Quando os trabalhadores buscam nas AFP o resultado das suas aplicações pelo período de quase 40 anos, metade dos aposentados recebe 33%, se homem, e 12%, se mulher, em relação à renda que tinha em atividade. Pelas condições do mercado de trabalho, as mulheres são as maiores vítimas, que não atingem sequer 30% do valor do salário mínimo, contando com a contrapartida do Estado. Ainda que se considere um período integral de 30 a 35 anos de contribuição, mais da metade das pessoas que estão aposentadas recebe abaixo de um salário mínimo.

Nas aposentadorias programadas para 2019, 86% dos homens e 95% das mulheres recebem valores abaixo de um salário mínimo.  Foi necessário que o governo chileno instituísse um subsidio mínimo para que este segmento da população se mantivesse pouco acima da linha da pobreza estabelecida pela Organização das Nações Unidas (ONU).
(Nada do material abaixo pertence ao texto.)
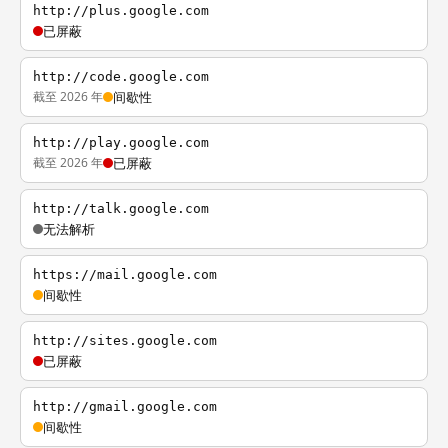
http://plus.google.com
已屏蔽
http://code.google.com
截至 2026 年
间歇性
http://play.google.com
截至 2026 年
已屏蔽
http://talk.google.com
无法解析
https://mail.google.com
间歇性
http://sites.google.com
已屏蔽
http://gmail.google.com
间歇性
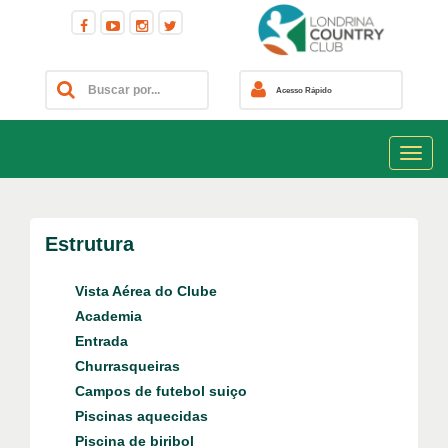
Acesso Rápido
Estrutura
Vista Aérea do Clube
Academia
Entrada
Churrasqueiras
Campos de futebol suiço
Piscinas aquecidas
Piscina de biribol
Ao contrário do que se propagou, o número de trabalhadores com contribuição irregular cresceu, os desempregados jamais voltaram a contribuir proporcionalmente à idade ou pelo tempo parado e os autônomos nunca foram obrigados a integrar uma AFP. Atualmente 10,7% milhões de pessoas fazem parte do sistema de capitalização, onde apenas 5,4 milhões contribuem regularmente, o que significa uma grande massa sem cobertura previdenciária. 

Quem lucrou com tudo isso?

Das 18 AFPs que iniciaram com o processo, o mercado concentrou-se em apenas seis, sendo que somente uma delas, Modelo, com participação de 5,6% do mercado, é de capital chileno. As três seguradoras dos Estados Unidos: Habitat (EUA-Chile) com 28%, Provida (EUA), com 24,9%, e Cuprum (EUA), com 18,9%, controlam 72% dos fundos de pensão chilenos e decidem onde investir os recursos.
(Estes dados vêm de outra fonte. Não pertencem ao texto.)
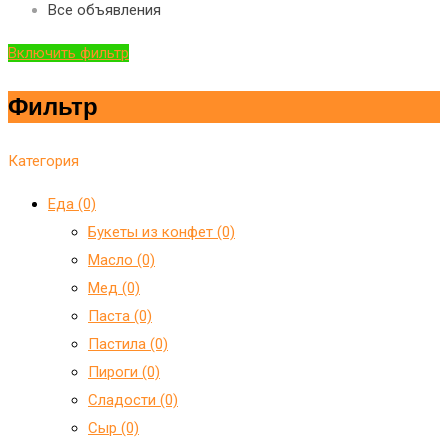
Все объявления
Включить фильтр
Фильтр
Категория
Еда (0)
Букеты из конфет (0)
Масло (0)
Мед (0)
Паста (0)
Пастила (0)
Пироги (0)
Сладости (0)
Сыр (0)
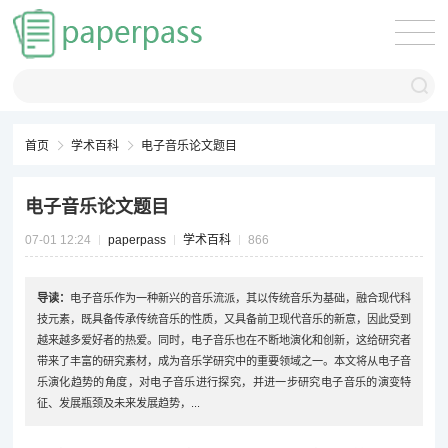
首页
学术百科
电子音乐论文题目
电子音乐论文题目
07-01 12:24
paperpass
学术百科
866
导读：
电子音乐作为一种新兴的音乐流派，其以传统音乐为基础，融合现代科
技元素，既具备传承传统音乐的性质，又具备前卫现代音乐的新意，因此受到
越来越多爱好者的热爱。同时，电子音乐也在不断地演化和创新，这给研究者
带来了丰富的研究素材，成为音乐学研究中的重要领域之一。本文将从电子音
乐演化趋势的角度，对电子音乐进行探究，并进一步研究电子音乐的演变特
征、发展瓶颈及未来发展趋势，...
O patrimônio das AFPs alcança hoje 40% do Produto Interno Bruto (PIB) do Chile. O retorno sobre o patrimônio líquido para as empresas controladoras dessas Agências gira em torno de 24% (rentabilidade média anual). Por outro lado, o Chile e o México, que têm este tipo de capitalização, são os países que apresentam o maior número de desigualdade no seu sistema de aposentadoria. Curiosamente são os Estados Unidos que estão recebendo parte expressiva dos ganhos desse negócio.

Um sistema sem perspectivas

Por fim, o que se constata é que a mera substituição de um sistema de repartição por um de capitalização plena e individual não resolveu os problemas do Chile, mas veio a agravá-los. A necessidade do Estado chileno de financiar benefícios mínimos e assistenciais em decorrência da baixa densidade de contribuições dos trabalhadores, provocou crescimento do déficit fiscal. Além disso, o aumento da expectativa de vida levou ao incremento da contribuição previdenciária, de 10% para 14%, ou da idade para aposentadoria, ou ambas as alterações.

A reforma intentada no Chile só fez aprofundar o abismo na proteção social, com o aumento da pobreza e redução do valor dos benefícios da quase totalidade dos segurados. Tal como nos demais países que adotaram o sistema de capitalização, ficou comprovado que esta modelagem defendida pelo mercado só interessa aos bancos e seguradoras e que só beneficiou o grande capital especulador estrangeiro, principalmente dos Estados Unidos.